Driving research of Myalgic Encephalomyelitis / Chronic Fatigue Syndrome (ME / CFS),
Post Treatment Lyme Disease Syndrome (PTLDS), Fibromyalgia and Long Covid

Meet Mohsen Nemat-Gorgani, PhD, member of the SGTC Team

On this #OMFScienceWednesday we are pleased to introduce you to a central member of the OMF-funded ME / CFS Collaborative Research Center team at the Stanford Genome Technology Center (SGTC), Mohsen Nemat-Gorgani, PhD.  Dr. Nemat-Gorgani is leading a team to investigate the Red Blood Cells (RBC) in ME / CFS patients. Mohsen shared his story with OMF.

Mohsen Nemat-Gorgani, PhD, member of the SGTC team

I was born and raised in Iran and did my undergraduate and graduate studies in U.K. In 1974, I obtained a PhD in biochemistry from Warwick University, and after a year of postdoctoral training at Vanderbilt, I returned to Iran. In October 2003, I came to the Stanford Genome Technology Center (SGTC) as a Visiting Professor from Tehran University and continued working as a Research Associate upon termination of the sabbatical leave. During my time at the Center, I participated in various technology development projects, and about two years ago, after a brief absence from the Center, I started working on ME / CFS.

Upon participation in the ME / CFS project, and during the first few months of my presence at the Center, I learnt, mainly by talking to Ron Davis, Laurel Crosby and a number of patients, that inadequate blood flow to tissues could be the cause of some of the symptoms reported in ME / CFS. It also became known to me that red blood cells (RBCs) and their mechanical properties may largely determine the rheological (deformation and flow) behavior of blood in normal and disease states.

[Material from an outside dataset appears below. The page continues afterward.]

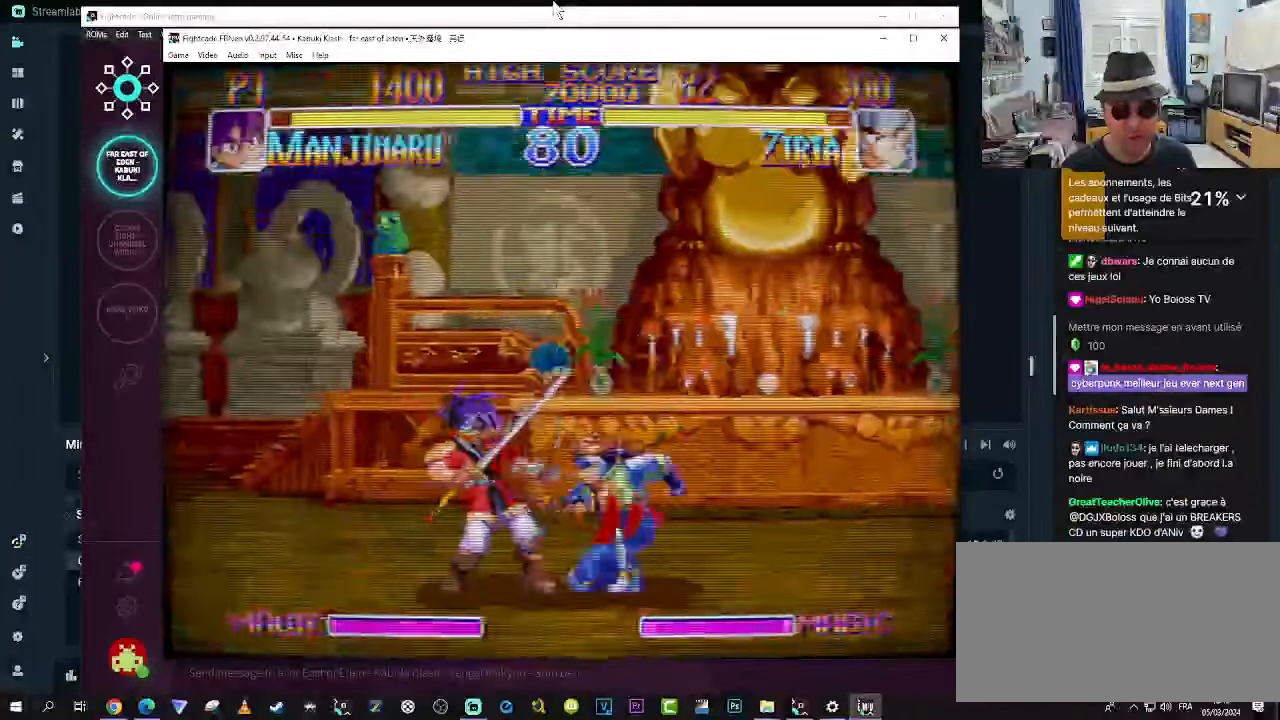
{"dt_ms": 500, "buttons": ["CROSS"], "left_stick": "down-right", "events": [[34, "CROSS", "up"], [134, "CROSS", "down"], [167, "CROSS", "up"], [200, "CROSS", "down"], [284, "CROSS", "up"], [334, "CROSS", "down"], [417, "CROSS", "up"], [450, "CROSS", "down"], [500, "left_stick", "down-right"]]}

Interestingly, a few years before working on ME / CFS, I was somewhat involved in a study on the mechanical properties of breast cancer cells at the Center. This work was conducted by Shane Crippen, a graduate student under the guidance of Ron Davis, Roger Howe and Stefanie Jeffrey (Electrical Engineering and Stanford Medical School, respectively). In the course of subsequent discussions (in June 2016) with Ron and Roger, it was decided that we should look at the mechanical properties of RBCs related to ME / CFS, and we started exploring different technical approaches to achieve this goal.

In January 2017, during a visit to SJSU, I met Anand Ramasubramanian who had recently taken up a faculty position in the Chemical and Materials Engineering Department. Anand had previously looked at deformability of monocytes using a microfluidic platform, and during the course of our discussions, it became obvious that a collaboration with his team (involving Amit Saha, who had worked with Anand on monocyte deformability as a part of his Ph.D. thesis, and graduate students) would be an effective way of going forward. A few months later, the studies were initiated, and with the outstanding technical support provided by Julie Wilhelmy and Layla Cervantes, samples from a large number (over 30) of ME / CFS patients and healthy controls were collected at the SGTC, and later analyzed at SJSU.

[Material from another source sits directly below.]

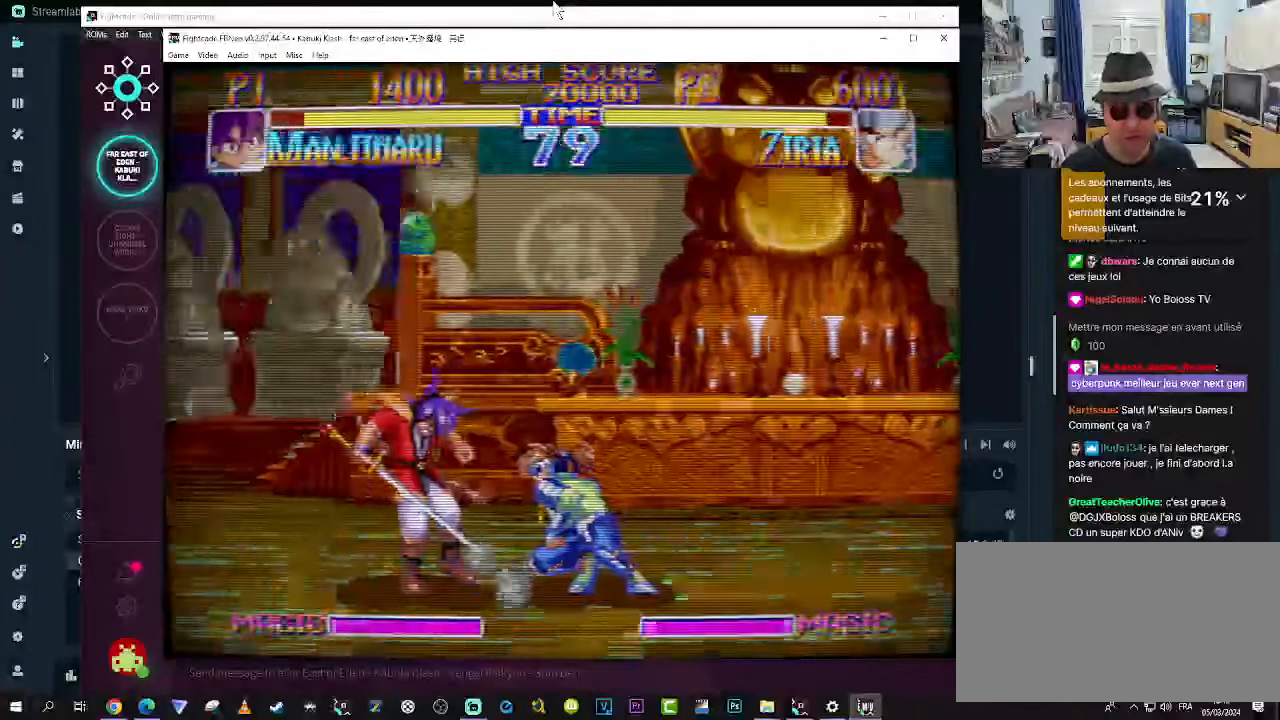
{"dt_ms": 500, "buttons": ["CROSS"], "left_stick": "right", "events": [[34, "CROSS", "up"], [117, "CROSS", "down"], [167, "CROSS", "up"], [234, "CROSS", "down"], [284, "CROSS", "up"], [317, "CROSS", "down"], [367, "CROSS", "up"], [367, "left_stick", "down-left"], [450, "CROSS", "down"], [450, "left_stick", "right"]]}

RBC deformability is believed to play an important role in their main function – the transport of oxygen and carbon dioxide via blood circulation. They are highly elastic, which allows them to flow easily. The reason for this exceptional property is found in the composition of the membrane and the membrane-cytoskeleton interaction. A healthy RBC is approximately 8.0 µm in diameter, which needs to undergo large deformations in order to pass through capillaries, around 2-3 µm in diameter.  A slight decrease in deformability has been shown to cause a significant increase in microvascular flow resistance, with important physiological implications.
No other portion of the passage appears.